During the course of 2011, the rules for the traditional cars and the new breed were tweaked several times in an attempt to preserve parity between all teams by the governing body, TOCA, led by New Zealand legend Alan Gow. Naturally, this caused a great deal of controversy. But in the end, five drivers went into the final round at Brands with a shot at the title, beating 2010’s final round record of four contenders. So no one can argue against parity being enforced, really. Popular tall man Matt Neal took his third title for Honda, narrowly beating team mate Gordon Shedden and perennial front runner Plato, to add to his 2005 and 2006 crowns.
So that is where we find ourselves in 2012, slap bang in the middle of a transition stage. The big talking point this year was the re-introduction of that great make MG with their star driver, you guessed it, Jason Plato. These days there is minimal pre-season testing time available, particularly for new teams, so little was expected of MG first time out. Having said that, such is the buzz around Plato that most believed the team would be big contenders late in the thirty-race season which runs until October.
The first shock of the season occurred before we even got to the racing on Sunday. Saturday’s qualifying session saw the formbook completely thrown out of the window. Former Renault Clio Cup champion Dave Newsham’s Team ES Racing Vauxhall Vectra took pole, stunning the paddock and those of us watching on itv.com’s exceptional online live player. So the scene was set for a spectacular start to the season.
Newsham was unlucky come Sunday, however, but easily passed more people on track than any other driver, showing true bulldog spirit. It was former Wife Swap star Rob Collard who prevailed in the first race of the day, jumping from third on the grid to second, before seizing the chance to muscle his way through as Newsham had a small slide at Paddock. Contact from Andrew Jordan pushed Newsham down to third. Later in the race, Collard and Jordan slipped back and Newsham had a run on Matt Neal for the lead into Paddock. Plato had a run on both of them and tried to make it three abreast into the first corner, pushing the unfortunate Newsham off into the gravel and retirement from the race. Somehow, Collard came through to take a lead he would never lose.

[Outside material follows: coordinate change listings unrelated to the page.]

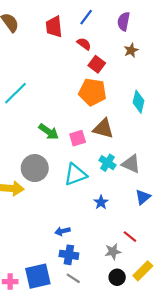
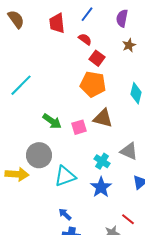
cyan cross: (107, 163) -> (102, 161), moved
cyan triangle: (75, 174) -> (65, 176), moved
blue star: (101, 202) -> (101, 187), size x1.5
blue arrow: (63, 231) -> (65, 214), turned 56

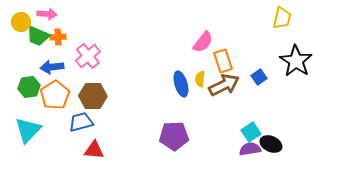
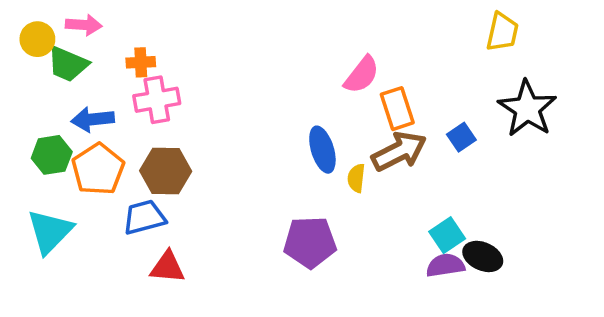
orange cross: (58, 37) -> (141, 62), moved
pink cross: (88, 56) -> (157, 100), turned 30
yellow semicircle: (200, 79) -> (356, 178), moved

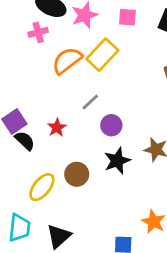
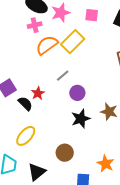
pink cross: (38, 32) -> (35, 25), moved
black semicircle: (25, 141) -> (25, 104), moved
brown circle: (77, 174) -> (65, 153), moved

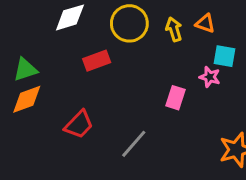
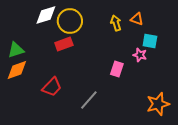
yellow circle: (129, 23) -> (70, 21), moved

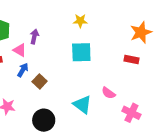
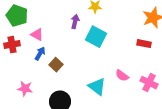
purple arrow: (34, 37) -> (75, 22), moved
cyan square: (81, 52) -> (96, 37), turned 30
pink cross: (131, 113) -> (149, 83), moved

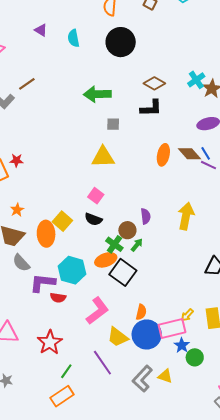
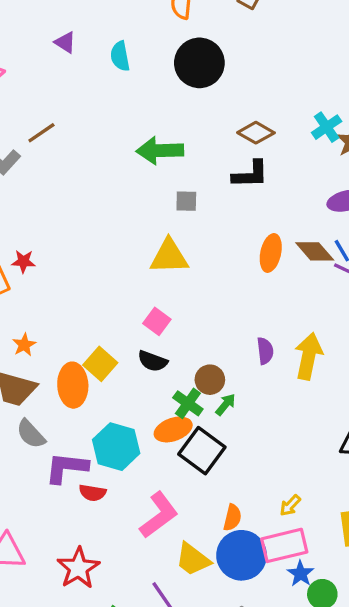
purple semicircle: (146, 216) -> (265, 351), moved
yellow arrow: (187, 315) -> (290, 505), moved

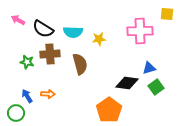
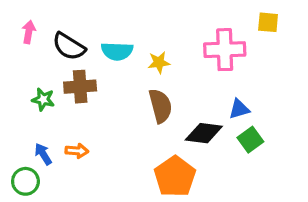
pink arrow: (18, 20) -> (29, 32), turned 72
brown semicircle: (80, 64) -> (160, 106), moved

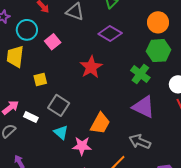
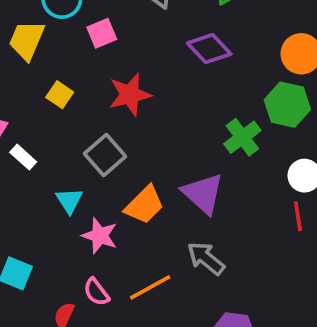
red star: (91, 67) -> (130, 95), moved
yellow square: (40, 80) -> (60, 95), turned 32
gray square: (59, 105) -> (105, 155), moved
purple triangle: (143, 107) -> (203, 193), moved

Sadly for Newsham, the second race grid is set from the race one result, putting him right at the back after his earlier non-finish. Despite this, and having to pit early in the race, he managed to finish an impressive ninth, having been eleventh on the last lap. He may be 44, but Newsham is clearly a rising star of the BTCC.
Meanwhile, Plato and Neal had renewed their old rivalry with some fantastic nose-to-tail racing, Neal holding on for his first win of the season. The race three grid sees the first 6,7,8,9 or 10 finishers from race two have their positions reversed. The exact number is pulled out of a hat to save people backing off in race two to finish tenth to claim pole for race three. Just to continue his bad luck, the number eight was drawn – had nine been drawn, Newsham would have been on pole but as it was he would have to start ninth.
A dramatic race three saw a red flag after Mat Jackson’s Motorbase Ford Focus ran wide in front of us and broke an oil pipe, dropping oil on the racing line up to Druids and seven cars slid into the gravel. After the car park was cleared, Collard led Rob Austin, Jordan, Plato and Newsham. The front two dropped back, however, and it was Plato who took an historic first win for MG at the team’s very first outing, the car not having had a proper test until a week earlier. Jordan held on for second and Newsham took a brilliant maiden podium. I’ve seen a lot over the years from the BTCC but Plato, MG and Newsham seriously impressed me last week.
It looks like we’re in for a stellar season – the championship goes all over Britain and there really is no excuse not to get along to one of the meetings in 2012.